As a reminder, here is the code structure we used earlier to train with 1000 images, then predict 10 images.

    # choose your training set
    training_data = digits.data[0:1000]
    training_target = digits.target[0:1000]

    # train the machine
    nn = neighbors.KNeighborsClassifier(n_neighbors=1)
    nn.fit(training_data, training_target)

    # choose your test set, for the machine to try predicting
    test_data = digits.data[1787:1797]
    test_target = digits.target[1787:1797]

    # compare prediction to the correct answers
    print("Predicted", nn.predict(test_data))
    print("Answers  ", test_target)

__Exercise:__ write your own code, similar to the above, but change the training set to use few images, say 100 images, or 10 images.  Then, make the computer predict some images.  How does the computer do now?

If you have done Section 6.2, you might want to check: how has the accuracy of the algorithm changed, with fewer training images?

In [None]:
# put your code here

## 6.4 Change the algorithm?

Our algorithm is a supervised $k$-nearest neighbors classifier.  What if we use something different, like a "decision tree" classifier?  Below, you can choose your own algorithm and see how it performs.

In [None]:
# import different classification algorithms from scikit-learn
from sklearn import neighbors
from sklearn import svm
from sklearn import naive_bayes
from sklearn import tree
from sklearn import ensemble

__Exercise:__ select a classifier algorithm by uncommenting exactly one of the lines of code below.

To uncomment, remove '#' at the front.<br>
To comment, add '#' at the front.

If you have more than one line uncommented, Python will run all the lines of code.<br>
Your classifier will then be the very last uncommented line.

Also, notice that we have changed our algorithm's variable from `nn` (nearest neighbor) to `csf` (classifier), to be more general.

In [None]:
csf = neighbors.KNeighborsClassifier(n_neighbors=1)  # the algorithm we used before

#csf = tree.DecisionTreeClassifier()

#csf = ensemble.RandomForestClassifier(n_estimators=50, min_samples_split=1.0, max_depth=None, max_features=16)

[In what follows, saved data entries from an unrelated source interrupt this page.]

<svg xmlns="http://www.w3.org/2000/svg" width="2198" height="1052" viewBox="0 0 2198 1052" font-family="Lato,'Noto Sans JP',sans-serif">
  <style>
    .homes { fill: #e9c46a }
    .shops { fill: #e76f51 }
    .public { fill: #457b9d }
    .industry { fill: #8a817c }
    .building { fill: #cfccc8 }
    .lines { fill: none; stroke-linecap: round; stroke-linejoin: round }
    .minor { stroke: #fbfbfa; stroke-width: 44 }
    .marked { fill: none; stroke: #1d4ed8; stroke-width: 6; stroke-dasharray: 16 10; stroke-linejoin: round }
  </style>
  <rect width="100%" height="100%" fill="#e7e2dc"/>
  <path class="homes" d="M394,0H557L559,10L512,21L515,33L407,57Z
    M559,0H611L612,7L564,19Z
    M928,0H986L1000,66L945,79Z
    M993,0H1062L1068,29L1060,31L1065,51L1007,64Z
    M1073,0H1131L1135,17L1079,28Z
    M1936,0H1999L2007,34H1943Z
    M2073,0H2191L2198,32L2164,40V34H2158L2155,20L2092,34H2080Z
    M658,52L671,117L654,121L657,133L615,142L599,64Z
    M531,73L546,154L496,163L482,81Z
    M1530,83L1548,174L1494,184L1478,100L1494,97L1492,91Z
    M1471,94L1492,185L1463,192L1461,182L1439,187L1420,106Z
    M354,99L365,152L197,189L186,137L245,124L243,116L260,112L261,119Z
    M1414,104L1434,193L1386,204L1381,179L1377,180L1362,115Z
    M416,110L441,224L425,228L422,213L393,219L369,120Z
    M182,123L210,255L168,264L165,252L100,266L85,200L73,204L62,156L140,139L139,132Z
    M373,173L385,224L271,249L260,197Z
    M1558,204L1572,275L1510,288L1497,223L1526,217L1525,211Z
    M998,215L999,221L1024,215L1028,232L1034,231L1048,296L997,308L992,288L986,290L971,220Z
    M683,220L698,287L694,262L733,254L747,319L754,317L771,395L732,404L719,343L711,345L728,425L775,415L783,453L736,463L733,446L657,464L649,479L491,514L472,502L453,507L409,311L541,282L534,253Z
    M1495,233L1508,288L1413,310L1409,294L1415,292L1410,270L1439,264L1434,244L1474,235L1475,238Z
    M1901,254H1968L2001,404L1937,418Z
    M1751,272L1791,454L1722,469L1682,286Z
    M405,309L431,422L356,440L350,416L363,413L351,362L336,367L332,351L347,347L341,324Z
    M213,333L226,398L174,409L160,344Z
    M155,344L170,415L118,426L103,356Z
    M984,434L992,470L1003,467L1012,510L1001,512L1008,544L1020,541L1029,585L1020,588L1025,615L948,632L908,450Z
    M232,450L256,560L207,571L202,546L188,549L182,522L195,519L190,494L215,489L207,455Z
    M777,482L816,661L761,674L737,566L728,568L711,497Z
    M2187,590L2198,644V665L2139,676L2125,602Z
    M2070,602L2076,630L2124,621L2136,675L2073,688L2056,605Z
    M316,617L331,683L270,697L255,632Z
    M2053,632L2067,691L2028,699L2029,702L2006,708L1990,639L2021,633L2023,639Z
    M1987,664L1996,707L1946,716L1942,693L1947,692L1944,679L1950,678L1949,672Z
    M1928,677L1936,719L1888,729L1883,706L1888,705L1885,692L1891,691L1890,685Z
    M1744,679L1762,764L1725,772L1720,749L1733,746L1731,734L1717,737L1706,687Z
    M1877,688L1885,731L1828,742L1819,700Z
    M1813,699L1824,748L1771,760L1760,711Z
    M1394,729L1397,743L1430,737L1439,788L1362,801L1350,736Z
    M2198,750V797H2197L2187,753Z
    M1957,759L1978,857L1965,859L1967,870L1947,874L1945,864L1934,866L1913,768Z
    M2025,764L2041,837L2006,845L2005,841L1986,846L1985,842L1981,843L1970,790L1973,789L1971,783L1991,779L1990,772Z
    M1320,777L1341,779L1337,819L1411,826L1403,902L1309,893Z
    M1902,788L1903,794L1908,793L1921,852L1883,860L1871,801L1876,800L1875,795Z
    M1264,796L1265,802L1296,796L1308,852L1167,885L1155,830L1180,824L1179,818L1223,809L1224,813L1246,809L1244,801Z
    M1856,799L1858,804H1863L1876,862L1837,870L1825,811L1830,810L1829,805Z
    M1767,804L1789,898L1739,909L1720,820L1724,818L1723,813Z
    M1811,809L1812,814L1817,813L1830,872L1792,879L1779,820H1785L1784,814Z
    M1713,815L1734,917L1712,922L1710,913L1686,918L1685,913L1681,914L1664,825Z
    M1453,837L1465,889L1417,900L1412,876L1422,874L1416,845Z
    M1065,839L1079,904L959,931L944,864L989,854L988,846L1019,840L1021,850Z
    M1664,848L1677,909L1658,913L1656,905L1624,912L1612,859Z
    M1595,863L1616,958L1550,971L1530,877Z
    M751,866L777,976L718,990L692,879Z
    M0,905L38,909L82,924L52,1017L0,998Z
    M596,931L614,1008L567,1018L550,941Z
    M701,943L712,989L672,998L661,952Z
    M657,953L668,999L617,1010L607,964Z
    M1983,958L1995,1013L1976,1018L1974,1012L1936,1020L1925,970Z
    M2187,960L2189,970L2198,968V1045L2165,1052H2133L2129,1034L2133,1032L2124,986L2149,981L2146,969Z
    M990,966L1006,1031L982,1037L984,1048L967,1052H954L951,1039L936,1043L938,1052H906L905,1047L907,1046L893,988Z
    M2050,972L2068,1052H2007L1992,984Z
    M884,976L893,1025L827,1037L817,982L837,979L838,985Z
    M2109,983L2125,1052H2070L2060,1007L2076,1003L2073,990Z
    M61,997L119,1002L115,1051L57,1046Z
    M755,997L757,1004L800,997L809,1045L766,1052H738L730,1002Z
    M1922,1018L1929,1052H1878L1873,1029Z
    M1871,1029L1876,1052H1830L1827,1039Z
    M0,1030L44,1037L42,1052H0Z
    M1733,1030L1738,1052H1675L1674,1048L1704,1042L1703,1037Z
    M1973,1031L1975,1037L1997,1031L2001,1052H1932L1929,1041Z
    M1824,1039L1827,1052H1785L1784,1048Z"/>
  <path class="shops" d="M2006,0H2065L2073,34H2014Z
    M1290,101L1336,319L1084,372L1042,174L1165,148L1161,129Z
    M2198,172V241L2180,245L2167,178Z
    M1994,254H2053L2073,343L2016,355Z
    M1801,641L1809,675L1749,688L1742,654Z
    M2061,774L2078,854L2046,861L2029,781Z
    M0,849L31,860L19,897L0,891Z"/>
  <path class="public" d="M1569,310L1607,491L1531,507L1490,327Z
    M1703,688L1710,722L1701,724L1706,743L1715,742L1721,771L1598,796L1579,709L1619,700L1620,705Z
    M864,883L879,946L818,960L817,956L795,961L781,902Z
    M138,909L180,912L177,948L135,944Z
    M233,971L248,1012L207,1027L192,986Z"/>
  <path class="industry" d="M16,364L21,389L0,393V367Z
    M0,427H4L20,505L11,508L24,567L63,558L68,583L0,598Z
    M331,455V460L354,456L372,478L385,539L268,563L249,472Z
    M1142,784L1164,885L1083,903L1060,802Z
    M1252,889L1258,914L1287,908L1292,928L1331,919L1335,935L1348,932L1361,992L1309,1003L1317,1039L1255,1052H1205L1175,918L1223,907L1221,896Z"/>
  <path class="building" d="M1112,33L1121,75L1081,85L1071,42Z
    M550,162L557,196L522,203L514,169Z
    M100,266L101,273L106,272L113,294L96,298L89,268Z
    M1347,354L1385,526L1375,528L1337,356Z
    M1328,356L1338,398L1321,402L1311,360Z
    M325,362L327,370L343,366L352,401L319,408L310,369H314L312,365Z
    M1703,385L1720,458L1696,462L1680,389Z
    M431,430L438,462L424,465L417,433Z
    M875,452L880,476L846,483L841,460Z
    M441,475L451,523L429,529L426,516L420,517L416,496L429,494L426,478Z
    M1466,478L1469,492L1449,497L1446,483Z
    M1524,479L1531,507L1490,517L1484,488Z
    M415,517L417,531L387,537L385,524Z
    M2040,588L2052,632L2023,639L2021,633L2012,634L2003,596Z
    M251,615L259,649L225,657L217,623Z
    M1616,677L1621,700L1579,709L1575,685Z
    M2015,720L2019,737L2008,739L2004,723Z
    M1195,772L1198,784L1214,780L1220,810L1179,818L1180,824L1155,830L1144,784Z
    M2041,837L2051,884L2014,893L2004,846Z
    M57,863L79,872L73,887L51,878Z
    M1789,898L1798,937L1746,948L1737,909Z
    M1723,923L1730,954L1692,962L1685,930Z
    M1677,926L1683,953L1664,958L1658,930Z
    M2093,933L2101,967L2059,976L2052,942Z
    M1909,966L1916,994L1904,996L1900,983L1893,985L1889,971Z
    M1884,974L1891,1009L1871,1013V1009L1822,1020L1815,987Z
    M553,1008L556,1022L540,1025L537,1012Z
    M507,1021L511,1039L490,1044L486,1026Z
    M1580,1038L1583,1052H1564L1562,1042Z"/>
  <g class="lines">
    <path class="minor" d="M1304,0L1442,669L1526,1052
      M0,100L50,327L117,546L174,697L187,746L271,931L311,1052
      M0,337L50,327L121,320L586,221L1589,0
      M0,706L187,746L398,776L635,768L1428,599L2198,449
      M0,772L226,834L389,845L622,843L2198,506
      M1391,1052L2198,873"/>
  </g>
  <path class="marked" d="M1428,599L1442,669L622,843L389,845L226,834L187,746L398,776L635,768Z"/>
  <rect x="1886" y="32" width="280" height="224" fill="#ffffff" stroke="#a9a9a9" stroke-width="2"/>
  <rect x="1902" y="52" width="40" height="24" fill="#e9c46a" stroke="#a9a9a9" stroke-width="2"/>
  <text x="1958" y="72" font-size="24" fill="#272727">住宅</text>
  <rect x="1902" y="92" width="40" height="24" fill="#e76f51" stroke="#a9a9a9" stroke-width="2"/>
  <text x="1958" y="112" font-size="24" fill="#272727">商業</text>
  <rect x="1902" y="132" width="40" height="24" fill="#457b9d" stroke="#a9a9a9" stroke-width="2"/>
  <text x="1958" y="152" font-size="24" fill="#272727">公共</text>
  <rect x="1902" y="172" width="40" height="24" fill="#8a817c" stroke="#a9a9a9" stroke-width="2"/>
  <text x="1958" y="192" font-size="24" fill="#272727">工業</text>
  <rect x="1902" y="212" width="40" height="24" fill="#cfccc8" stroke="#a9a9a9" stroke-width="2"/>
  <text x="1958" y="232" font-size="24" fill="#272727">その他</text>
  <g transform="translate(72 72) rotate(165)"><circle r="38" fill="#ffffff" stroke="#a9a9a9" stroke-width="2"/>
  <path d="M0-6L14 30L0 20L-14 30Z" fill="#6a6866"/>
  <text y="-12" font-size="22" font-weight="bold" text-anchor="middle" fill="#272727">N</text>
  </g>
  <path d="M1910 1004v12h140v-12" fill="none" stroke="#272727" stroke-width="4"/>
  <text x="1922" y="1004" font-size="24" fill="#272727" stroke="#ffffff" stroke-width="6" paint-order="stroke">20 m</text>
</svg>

#csf = ensemble.ExtraTreesClassifier(n_estimators=100, min_samples_split=1.0, max_depth=None, max_features=8)

#csf= svm.LinearSVC(C=0.05)  # Linear Support Vector Machine classifier

#csf = naive_bayes.GaussianNB()  # Gaussian Naive Bayes classifier

__Exercise:__ now that the variable `csf` holds your algorithm of choice, train your algorithm (with `csf.fit(...)` and try to predict some images.  How does your new algorithm do?

In [None]:
# choose your training set
training_data = digits.data[0:1000]
training_target = digits.target[0:1000]

# train the machine
csf.fit(training_data, training_target)

# choose your test set, for the machine to try predicting
test_data = digits.data[1787:1797]
test_target = digits.target[1787:1797]

# compare prediction to the correct answers
print("Predicted", csf.predict(test_data))  # changed from "nn" to "csf"
print("Answers  ", test_target)

You will probably find that the Nearest Neighbors classifier is one of the best performers, for this digits dataset.